For those who find AA meaningful, who discover genuine belonging in those rooms, who experience the paradoxical empowerment of acknowledging powerlessness—stay. The research supports that AA helps many people achieve sustained recovery, and if it's working for you, that matters more than any theoretical critique.
But if AA doesn't fit—if the spiritual requirements feel alien, if the powerlessness framework undermines your hard-won agency, if the relapse conceptualization demoralizes you—then know this: belonging can be found elsewhere. Connection can be cultivated through countless pathways. Your nervous system can reorganize through embodied practices that don't require any particular belief system.
Consider:
Movement communities: Climbing gyms, running groups, cycling clubs, yoga studios, martial arts dojos. These provide both the embodied practice that reorganizes the nervous system and the social connection that heals isolation.
Creative communities: Art studios, writing groups, music ensembles, theater companies. Creative expression provides meaning-making, embodied engagement, and social connection without requiring spiritual beliefs or surrender.
Service communities: Volunteer organizations, mutual aid networks, community gardens, advocacy groups. Contributing to something larger than yourself builds purpose and provides the sense of usefulness that sustains recovery.
Nature immersion: Hiking groups, conservation organizations, outdoor recreation communities. The natural world offers its own form of transcendence and belonging, its own opportunities for presence and embodied engagement.
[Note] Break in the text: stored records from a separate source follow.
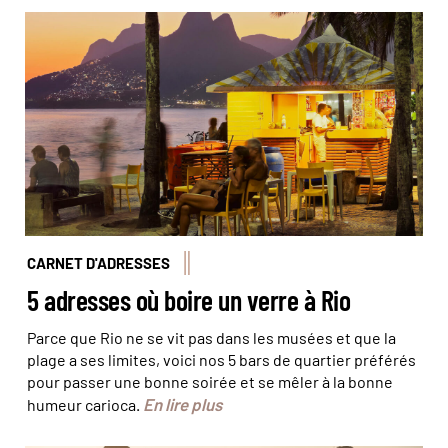
Bar de plage à Ipanema © Jon Arnold Images/Hemis
CARNET D'ADRESSES
5 adresses où boire un verre à Rio
Parce que Rio ne se vit pas dans les musées et que la
plage a ses limites, voici nos 5 bars de quartier préférés
pour passer une bonne soirée et se mêler à la bonne
En lire plus
humeur carioca.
Secular recovery communities: SMART Recovery, LifeRing, Refuge Recovery, and countless local peer support groups offer community without the spiritual requirements. While research shows these groups may have slightly lower engagement than AA for some populations, they work well for those whose needs they match (Kelly et al., 2024).
Recovery residences and community centers: Recovery cafés and community recovery centers provide peer-driven support and belonging without requiring adherence to any particular model.
The key is finding communities that offer what the research shows actually works: genuine connection, opportunities for contribution, embodied engagement with challenge, meaning and purpose. The twelve steps are optional. Belonging is essential.
The Geography of Your Own Healing
Your addiction emerged from somewhere—from disruptions in early development, from trauma responses that organized to protect you, from a nervous system that learned patterns of flight, freeze, vigilance, or fight. Your healing will require finding the territory beyond your inner line: the place where presence becomes survivable, where needs can be met through connection, where stillness doesn't invite catastrophe, where power doesn't require defiance.
That territory exists. Many have found it through AA. Many others have found it through climbing, through running, through creative expression, through service, through communities organized around shared purpose rather than shared pathology. The path matters less than the arrival. The method matters less than the belonging.
Upon an infinite line of potential suffering there reside an infinite number of places for healing. AA is one such place. But only one. The research gives us permission to acknowledge this truth with both compassion and clarity: what heals is not any particular system or set of steps, but the fundamental human experiences of being seen, being welcomed, being useful, being connected. Of discovering that you belong—here, in this body, in this community, in this life worth living.